SHOWER DATE OF MAXIMUM ACTIVITY CELESTIAL POSITION ENTRY VELOCITY CULMINATION HOURLY RATE CLASS
RA (RA in Deg.) DEC Km/Sec Local Summer Time North-South
alpha Capricornids (CAP) Jul 31 19:51 (298) -13 25 02:00 1  – 1 II
Anthelions (ANT) 20:16 (304) -20 30 02:00 1  – 2 II
Northern June Aquilids (NZC) Jul 15 21:14 (319) -03 38 03:00 1  – 1 IV
Microscopiids (MIC) Jul 05 21:45 (326) -26 39 03:00 <1  – <1 IV
July Pegasids (JPE) Jul 10 23:23 (351) +12 64 05:00 1  – 1 II
zeta Cassiopeiids (ZCS) Jul 15 00:21 (355) +51 57 06:00 1  – <1 IV
eta Eridanids (ERI) Aug 06 01:29 (022) -21 64 08:00 <1  – <1 II
phi Piscids (PPS) Jul 11 01:36 (024) +29 66 08:00 1  – <1 IV
c-Andromedids (CAN) Jul 12 2:20 (035) +49 57 09:00 <1  – <1 IV
July chi Arietids (JXA) Jul 07 02:20 (035) +09 69 09:00 <1  – <1 IV

You can keep track of the activity of these meteor showers as well as those beyond the limits of visual observing by visiting the NASA Meteor Shower Portal. You can move the sky globe to see different areas of the sky. Colored dots indicate shower meteors while white dots indicate sporadic (random) activity. The large orange disk indicates the position of the sun so little activity will be seen in that area of the sky.
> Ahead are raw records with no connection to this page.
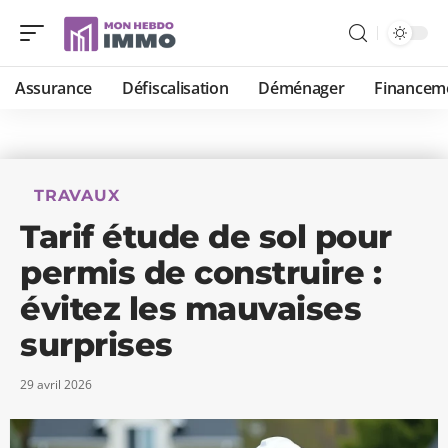
Assurance
Défiscalisation
Déménager
Financem
TRAVAUX
Tarif étude de sol pour
permis de construire :
évitez les mauvaises
surprises
29 avril 2026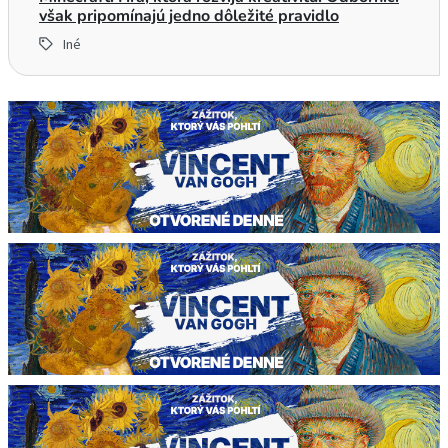
však pripomínajú jedno dôležité pravidlo
Iné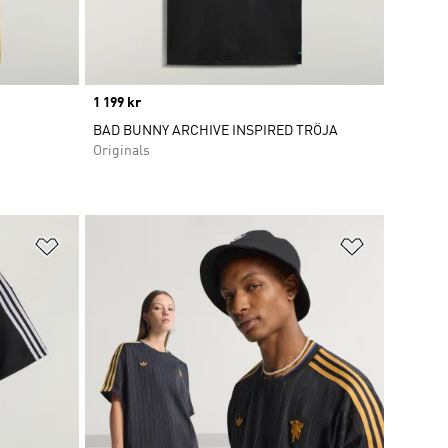
Price
1 199 kr
BAD BUNNY ARCHIVE INSPIRED TRÖJA
Originals
Lägg till på önskelistan
Lägg till p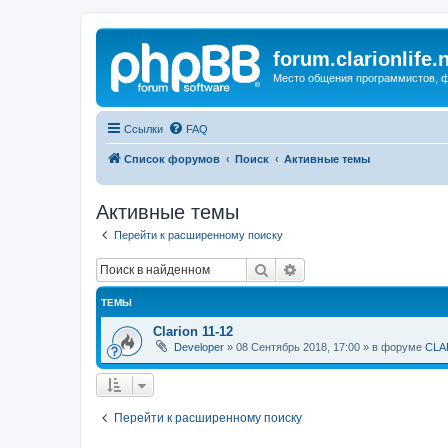
forum.clarionlife.
Место общения программистов, фо
Ссылки
FAQ
Список форумов
Поиск
Активные темы
Активные темы
Перейти к расширенному поиску
Поиск
Расширенный поиск
ТЕМЫ
Clarion 11-12
Developer
»
08 Сентябрь 2018, 17:00
» в форуме
CLA
Перейти к расширенному поиску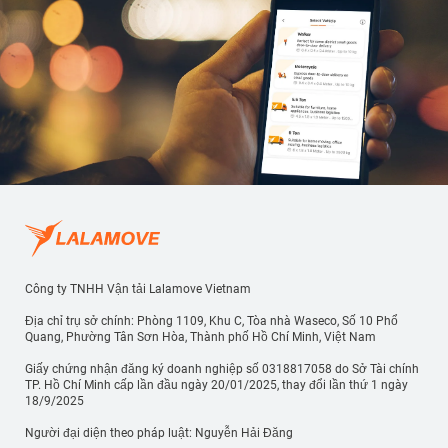
Công ty TNHH Vận tải Lalamove Vietnam
Địa chỉ trụ sở chính: Phòng 1109, Khu C, Tòa nhà Waseco, Số 10 Phổ
Quang, Phường Tân Sơn Hòa, Thành phố Hồ Chí Minh, Việt Nam
Giấy chứng nhận đăng ký doanh nghiệp số 0318817058 do Sở Tài chính
TP. Hồ Chí Minh cấp lần đầu ngày 20/01/2025, thay đổi lần thứ 1 ngày
18/9/2025
Người đại diện theo pháp luật: Nguyễn Hải Đăng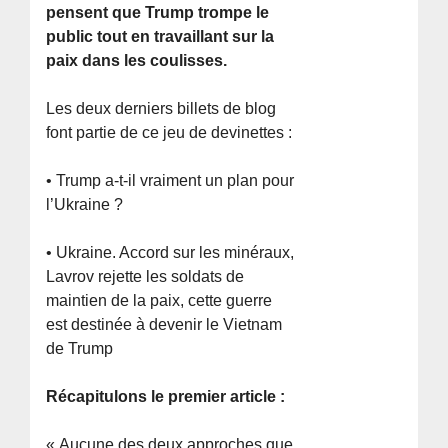
pensent que Trump trompe le
public tout en travaillant sur la
paix dans les coulisses.
Les deux derniers billets de blog
font partie de ce jeu de devinettes :
• Trump a-t-il vraiment un plan pour
l’Ukraine ?
• Ukraine. Accord sur les minéraux,
Lavrov rejette les soldats de
maintien de la paix, cette guerre
est destinée à devenir le Vietnam
de Trump
Récapitulons le premier article :
« Aucune des deux approches que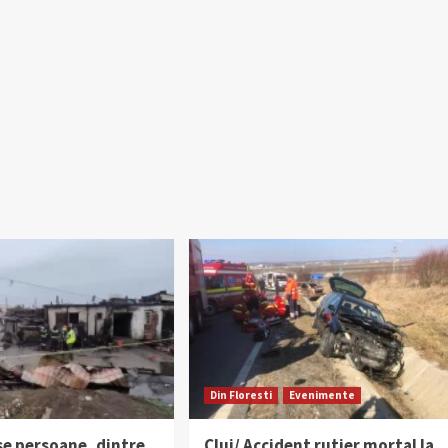
Din Floresti
Evenimente
se persoane, dintre
Cluj/ Accident rutier mortal la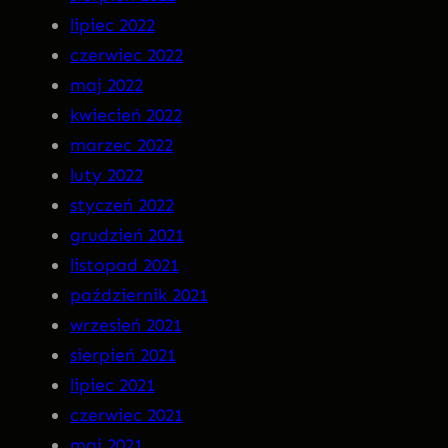
lipiec 2022
czerwiec 2022
maj 2022
kwiecień 2022
marzec 2022
luty 2022
styczeń 2022
grudzień 2021
listopad 2021
październik 2021
wrzesień 2021
sierpień 2021
lipiec 2021
czerwiec 2021
maj 2021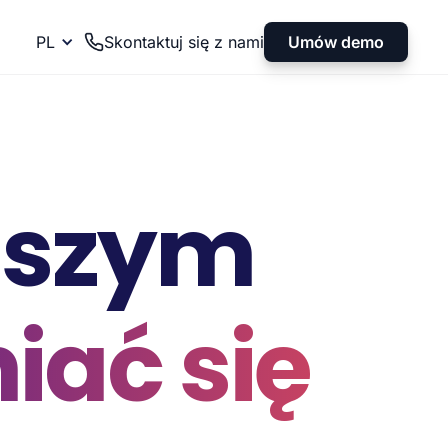
Umów demo
PL
Skontaktuj się z nami
szym
iać się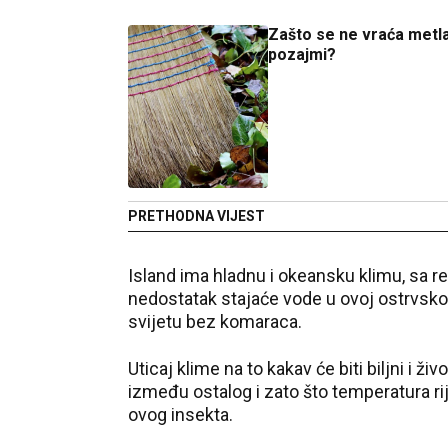
Zašto se ne vraća metl
pozajmi?
PRETHODNA VIJEST
Island ima hladnu i okeansku klimu, sa re
nedostatak stajaće vode u ovoj ostrvskoj 
svijetu bez komaraca.
Uticaj klime na to kakav će biti biljni i 
između ostalog i zato što temperatura rije
ovog insekta.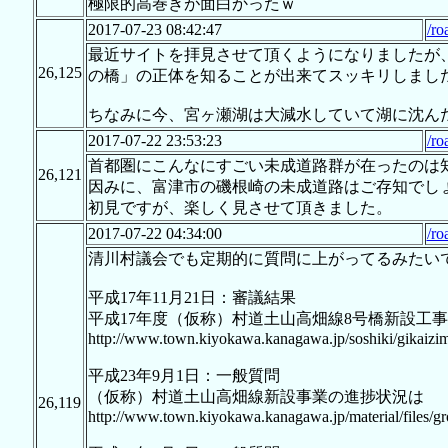
極限的高巻きが面白かったｗ
2017-07-23 08:42:47
/ro
最近サイトを拝見させて頂くようになりましたが
26,125
の橋」の正体を知ることが出来てスッキリしまし
ちなみに今、宮ヶ瀬湖は大減水していて湖に沈ん
2017-07-22 23:53:23
/ro
首都圏にこんなにすごい未成道路群が在ったのは
26,121
因みに、富津市の磯根崎の未成道路はご存知でし
初見ですが、楽しく見させて頂きました。
2017-07-22 04:34:00
/ro
清川村議会でも定期的に質問に上がってるみたい
平成17年11月21日：審議結果
平成17年度（仮称）村道土山高畑線8号橋新設工事
http://www.town.kiyokawa.kanagawa.jp/soshiki/gikaizi
平成23年9月1日：一般質問
（仮称）村道土山高畑線新設事業の進捗状況は
26,119
http://www.town.kiyokawa.kanagawa.jp/material/files/g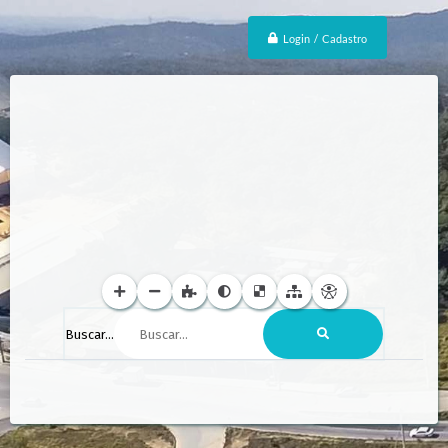
Login / Cadastro
Buscar...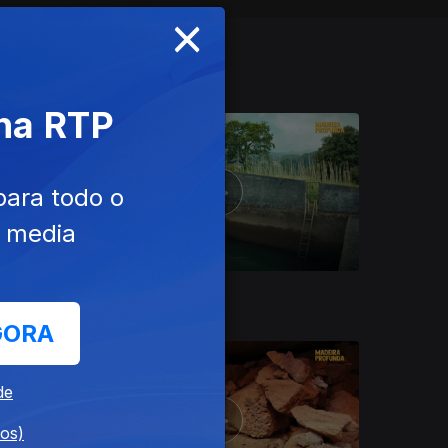
×
 na RTP
para todo o
e media
Ep. 4
GORA
de
dos)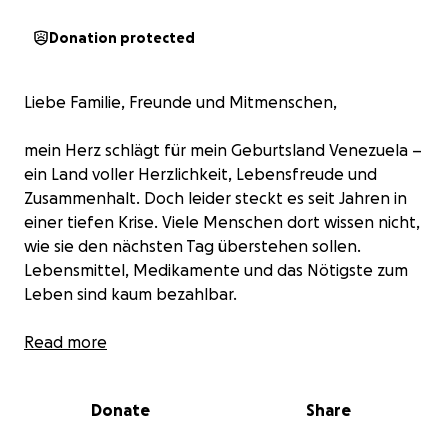
Donation protected
Liebe Familie, Freunde und Mitmenschen,
mein Herz schlägt für mein Geburtsland Venezuela –
ein Land voller Herzlichkeit, Lebensfreude und
Zusammenhalt. Doch leider steckt es seit Jahren in
einer tiefen Krise. Viele Menschen dort wissen nicht,
wie sie den nächsten Tag überstehen sollen.
Lebensmittel, Medikamente und das Nötigste zum
Leben sind kaum bezahlbar.
Anfang des Jahres han es ein leichtes Aufatmen.
Read more
Dennoch steht das Land west recht vor einer
weiterhin herausfordernden Reise.
Donate
Share
Ich möchte deshalb gemeinsam mit euch ein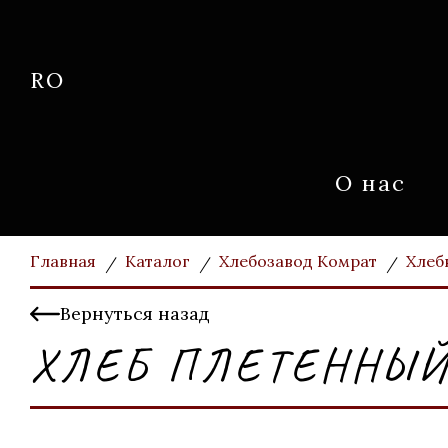
RO
О нас
Главная
Каталог
Хлебозавод Комрат
Хлеб
Вернуться назад
ХЛЕБ ПЛЕТЕННЫЙ 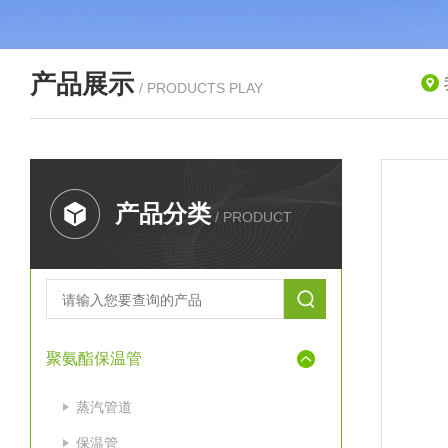
产品展示
/ PRODUCTS PLAY
产品分类
/ PRODUCT
聚氨酯保温管
蒸汽管道
保温管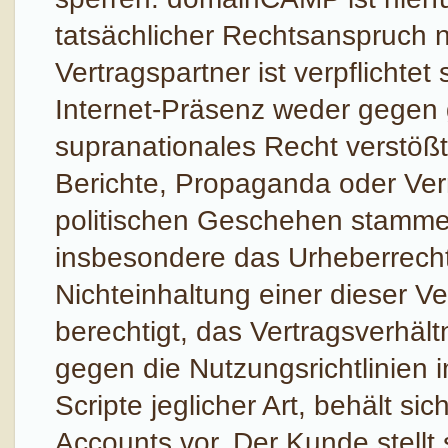
tatsächlicher Rechtsanspruch n
Vertragspartner ist verpflichtet
Internet-Präsenz weder gegen 
supranationales Recht verstößt
Berichte, Propaganda oder Ver
politischen Geschehen stammen
insbesondere das Urheberrecht,
Nichteinhaltung einer dieser Ve
berechtigt, das Vertragsverhäl
gegen die Nutzungsrichtlinien
Scripte jeglicher Art, behält si
Accounts vor. Der Kunde stellt 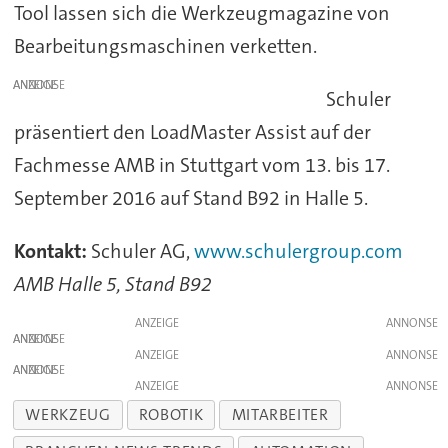
Tool lassen sich die Werkzeugmagazine von
Bearbeitungsmaschinen verketten.
ANZEIGE
Schuler
präsentiert den LoadMaster Assist auf der
Fachmesse AMB in Stuttgart vom 13. bis 17.
September 2016 auf Stand B92 in Halle 5.
Kontakt:
Schuler AG,
www.schulergroup.com
AMB Halle 5, Stand B92
ANZEIGE
ANZEIGE
ANZEIGE
ANZEIGE
ANZEIGE
WERKZEUG
ROBOTIK
MITARBEITER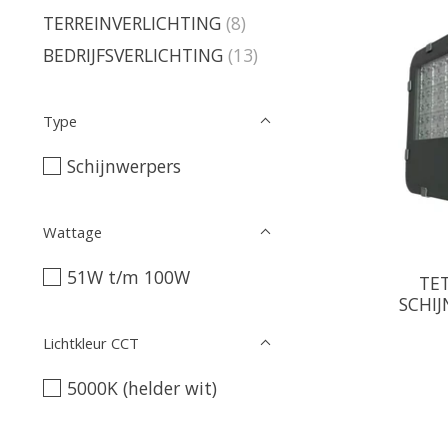
TERREINVERLICHTING
(8)
BEDRIJFSVERLICHTING
(13)
Type
Schijnwerpers
Wattage
51W t/m 100W
TET
SCHI
Lichtkleur CCT
5000K (helder wit)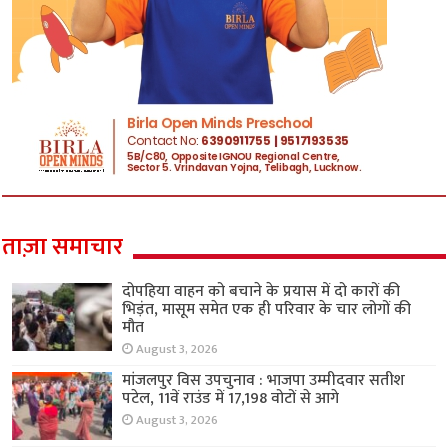
ताज़ा समाचार
दोपहिया वाहन को बचाने के प्रयास में दो कारों की
भिड़ंत, मासूम समेत एक ही परिवार के चार लोगों की
मौत
August 3, 2026
मांजलपुर विस उपचुनाव : भाजपा उम्मीदवार सतीश
पटेल, 11वें राउंड में 17,198 वोटों से आगे
August 3, 2026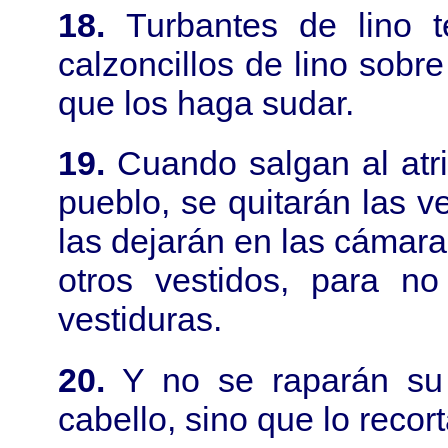
18.
Turbantes de lino 
calzoncillos de lino sobr
que los haga sudar.
19.
Cuando salgan al atrio
pueblo, se quitarán las v
las dejarán en las cámaras
otros vestidos, para no
vestiduras.
20.
Y no se raparán su 
cabello, sino que lo recor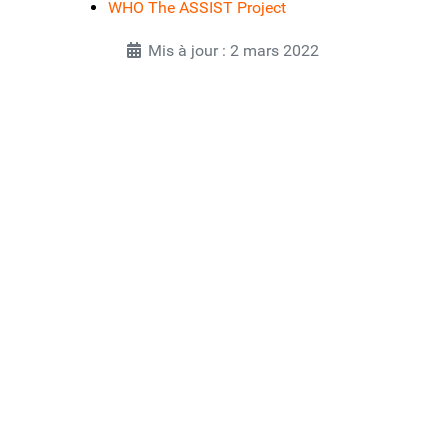
WHO The ASSIST Project
Mis à jour : 2 mars 2022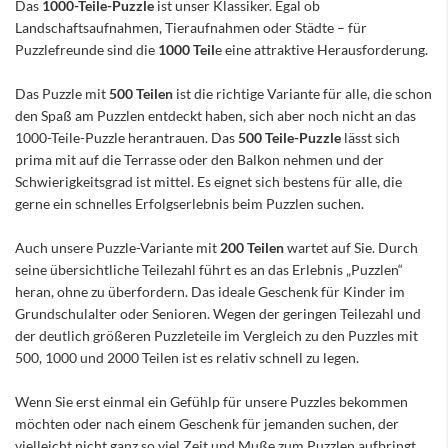
Das
1000-Teile-Puzzle
ist unser Klassiker. Egal ob
Landschaftsaufnahmen, Tieraufnahmen oder Städte – für
Puzzlefreunde sind die
1000 Teil
e eine attraktive Herausforderung.
Das Puzzle mit
500 Teilen
ist die richtige Variante für alle, die schon
den Spaß am Puzzlen entdeckt haben, sich aber noch nicht an das
1000-Teile-Puzzle herantrauen. Das
500 Teile-Puzzle
lässt sich
prima mit auf die Terrasse oder den Balkon nehmen und der
Schwierigkeitsgrad ist mittel. Es eignet sich bestens für alle, die
gerne ein schnelles Erfolgserlebnis beim Puzzlen suchen.
Auch unsere Puzzle-Variante mit
200 Teilen
wartet auf Sie. Durch
seine übersichtliche Teilezahl führt es an das Erlebnis „Puzzlen“
heran, ohne zu überfordern. Das ideale Geschenk für Kinder im
Grundschulalter oder Senioren. Wegen der geringen Teilezahl und
der deutlich größeren Puzzleteile im Vergleich zu den Puzzles mit
500, 1000 und 2000 Teilen ist es relativ schnell zu legen.
Wenn Sie erst einmal ein Gefühlp für unsere Puzzles bekommen
möchten oder nach einem Geschenk für jemanden suchen, der
vielleicht nicht ganz so viel Zeit und Muße zum Puzzlen aufbringt,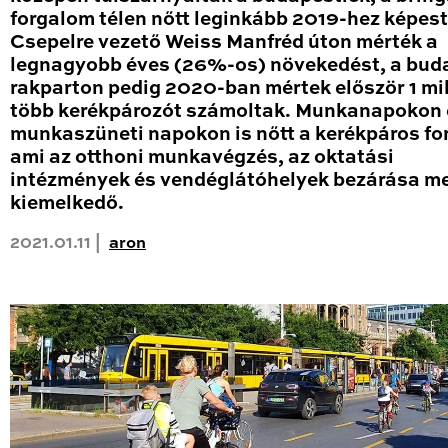
forgalom télen nőtt leginkább 2019-hez képest
Csepelre vezető Weiss Manfréd úton mérték a
legnagyobb éves (26%-os) növekedést, a bud
rakparton pedig 2020-ban mértek először 1 mil
több kerékpározót számoltak. Munkanapokon 
munkaszüneti napokon is nőtt a kerékpáros fo
ami az otthoni munkavégzés, az oktatási
intézmények és vendéglátóhelyek bezárása me
kiemelkedő.
2021.01.11 |
aron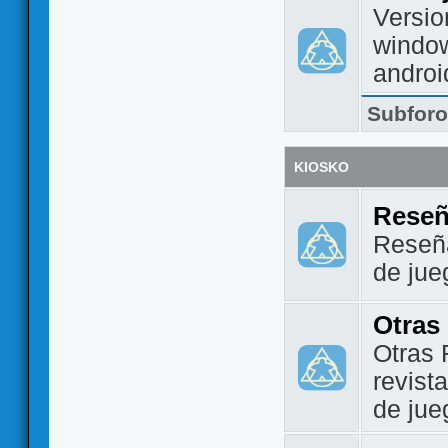
Versio
window
androi
Subfor
KIOSKO
Reseñ
Reseña
de jue
Otras
Otras 
revist
de jue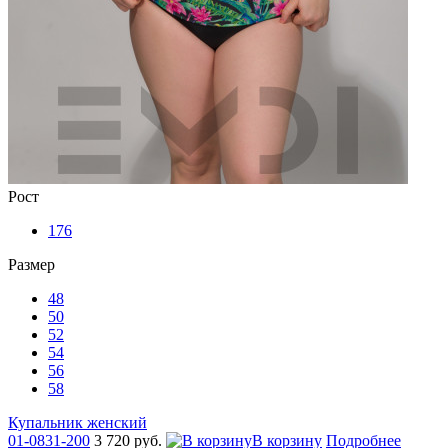
Рост
176
Размер
48
50
52
54
56
58
Купальник женский
01-0831-200
3 720 руб.
В корзину
Подробнее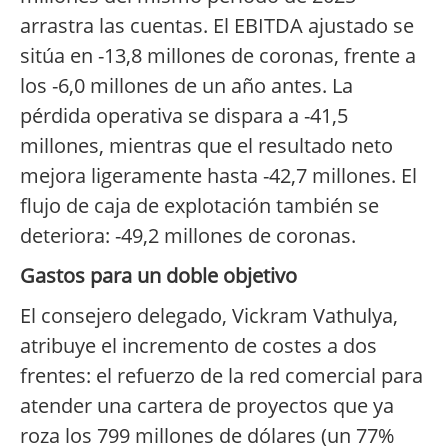
arrastra las cuentas. El EBITDA ajustado se
sitúa en -13,8 millones de coronas, frente a
los -6,0 millones de un año antes. La
pérdida operativa se dispara a -41,5
millones, mientras que el resultado neto
mejora ligeramente hasta -42,7 millones. El
flujo de caja de explotación también se
deteriora: -49,2 millones de coronas.
Gastos para un doble objetivo
El consejero delegado, Vickram Vathulya,
atribuye el incremento de costes a dos
frentes: el refuerzo de la red comercial para
atender una cartera de proyectos que ya
roza los 799 millones de dólares (un 77%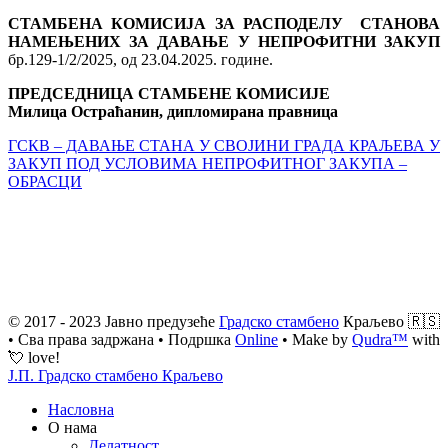
СТАМБЕНА КОМИСИЈА ЗА РАСПОДЕЛУ СТАНОВА
НАМЕЊЕНИХ ЗА ДАВАЊЕ У НЕПРОФИТНИ ЗАКУП
бр.129-1/2/2025, од 23.04.2025. године.
ПРЕДСЕДНИЦА СТАМБЕНЕ КОМИСИЈЕ
Милица Остраћанин, дипломирана правница
ГСКВ – ДАВАЊЕ СТАНА У СВОЈИНИ ГРАДА КРАЉЕВА У
ЗАКУП ПОД УСЛОВИМА НЕПРОФИТНОГ ЗАКУПА –
ОБРАСЦИ
© 2017 - 2023 Јавно предузеће
Градско стамбено
Краљево 🇷🇸
• Сва права задржана • Подршка
Online
• Make by
Qudra™
with
💘 love!
Ј.П. Градско стамбено Краљево
Насловна
О нама
Делатност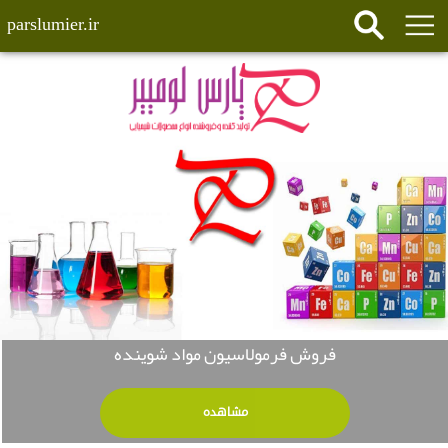
parslumier.ir
فروش فرمولاسیون مواد شوینده
مشاهده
Class Explanation: A scale to group meteor showers by their intensity:

  • Class I: the strongest annual showers with Zenith Hourly Rates normally ten or better.
  • Class II: reliable minor showers with ZHR’s normally two to ten.
  • Class III: showers that do not provide annual activity. These showers are rarely active yet have the potential to produce a major display on occasion.
  • Class IV: weak minor showers with ZHR’s rarely exceeding two. The study of these showers is best left to experienced observers who use plotting and angular velocity estimates to determine shower association. These weak showers are also good targets for video and photographic work. Observers with less experience are urged to limit their shower associations to showers with a rating of I to III.